Unit Hemodialisa RSUD Bengkalis Memaparkan Data Hemodialisa di Forum Nasional

admin
20 Maret 2019
15:56
7 Kali Dibaca
Unit Hemodialisa RSUD Bengkalis Memaparkan Data Hemodialisa di Forum Nasional

JAKARTA, 23 Feburari 2018. Perwakilan RSUD Bengkalis (dr. Evan Hindoro) memaparkan data unit hemodialisis melalui presentasi ilmiahnya di forum nasional hipertensi (INASH ke-13). Presentasi ini dipaparkan di hadapan guru besar Dokter sub-Spesialis ginjal dan hipertensi (Prof. SuhardjonoSp.PD-KGH) berserta Dokter Spesialis Jantung dan Pembuluh Darah (DR. Dr. Saiful Rohman, SpJP (K)). Presentasi ilmiah ini direspon secara antusias dari kedua dokter tersebut karena melihat penelitian yang dilakukan RSUD Bengkalis merupakan data yang bernilai dan vital guna mengevaluasi program yang selama ini telah berjalan, terlebih untuk meningkatkan mutu pelayanan terutama di unit hemodialisa.
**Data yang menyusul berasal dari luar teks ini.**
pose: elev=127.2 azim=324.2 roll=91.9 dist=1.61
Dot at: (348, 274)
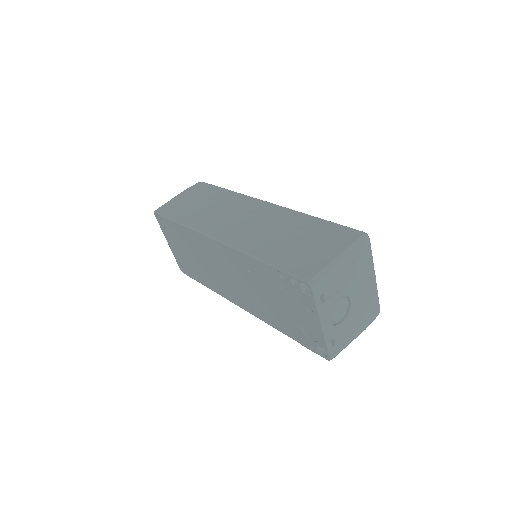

Unit hemodialisa merupakan salah satu layanan unggulan di RSUD Bengkalis yang sudah didirikan sejak tahun 2010 hingga saat ini. Yang mana kita ketahui hingga saat ini angka kejadian gagal ginjal terus meningkat, tidak terkecuali di Bengkalis. “Penyumbang terbesar gagal ginjal di unit hemodialisa kami adalah penyakit kronis metabolik dan degeneratif seperti diabetes mellitus / kencing manis sebanyak 45% dan hipertensi atau darah tinggi sebanyak 35%. ”ungkap dr. Evan Hindoro saat pemaparan tersebut.
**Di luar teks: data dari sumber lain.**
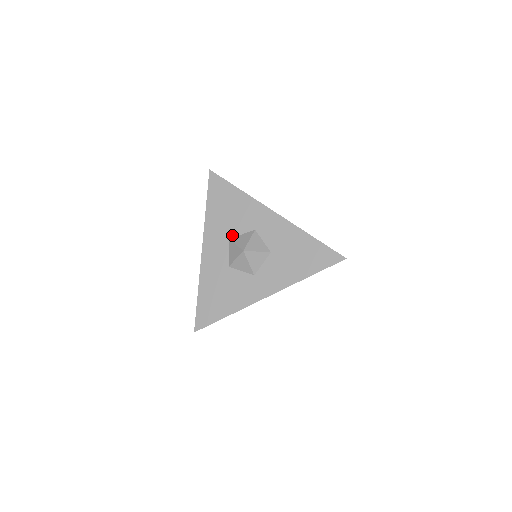
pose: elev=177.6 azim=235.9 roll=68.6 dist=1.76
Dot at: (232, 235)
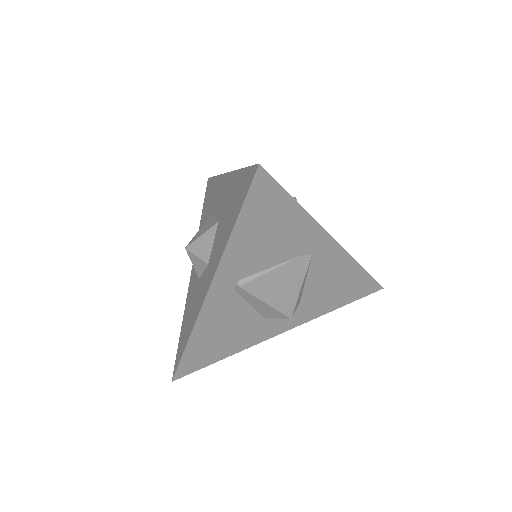
Dot at: occluded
Setelah mengumpulkan data dan melakukan analisis selama beberapa bulan, dr. Evan Hindoro, dr. Androcles Dwi Wirotama, dr. Stella Putri Wanda, dr. Rizka Oktaviana dan dr. Rhahima Syafril menemukan bahwa pentingnya kedisiplinan dan kepatuhan pada pasien hemodialisa untuk tetap konsisten menjalani terapi pengganti ginjal dan pengobatan yang dianjurkan dan mengatur konsumsi cairan dan pola makan. Hal ini tentunya berkaitan erat dengan kejadian rawat inap, kunjungan gawat darurat dan peningkatan pembiayaan kesehatan per tahun.
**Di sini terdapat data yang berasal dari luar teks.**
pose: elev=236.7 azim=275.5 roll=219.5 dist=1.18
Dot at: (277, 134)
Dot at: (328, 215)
Tim yang di bawah pengawasan dr. Agnismaya Wonoagung SpPD, dr. Radhitiya SpPD dan dr. Arry Dewanto SpPD ini juga menekankan usaha pencegahan gagal ginjal untuk seluruh masyarakat kabupaten Bengkalis yang dapat dilakukan melalui program GERMAS dan panca usaha yang disingkat ‘SEHAT’, yaitu:

  1. Seimbangkan gizi dengan konsumsi buah-buahan dan sayur–sayuran setiap hari
  2. Enyahkan rokok
  3. Hadapi dan atasi stress
  4. Awasi tekanan darah, gula darah, kolestrol dan berat badan
  5. Teratur berolahraga minimal 30 menit/hari, 5 hari/minggu di rumah, perjalanan/tempatkerja

Plt. Direktur RSUD Bengkalis Dr. Ersan Saputra. TH mengatakan bahwa penderita gagal ginjal di Bengkalis memang menunjukkan grafik peningkatan cukup signifikan dalam beberapa tahun terakhir, sehingga kebutuhan cuci darah juga secara otomatis meningkat. RSUD Bengkalis berkomitemen akan selalu memberikan pelayanan yang terbaik kepada masyarakat.

Selain itu Dr. Ersan Saputra. TH juga mengapresiasi yang dilakukan oleh Dokter RSUD Bengkalis (dr. Evan Hindoro) dalam memaparkan data HD di forum nasional, semoga selanjutnya akan ada data atau penelitian unit-unit layanan lainnya yang akan dipaparkan di forum nasional, tentunya ini suatu prestasi yang membanggakan.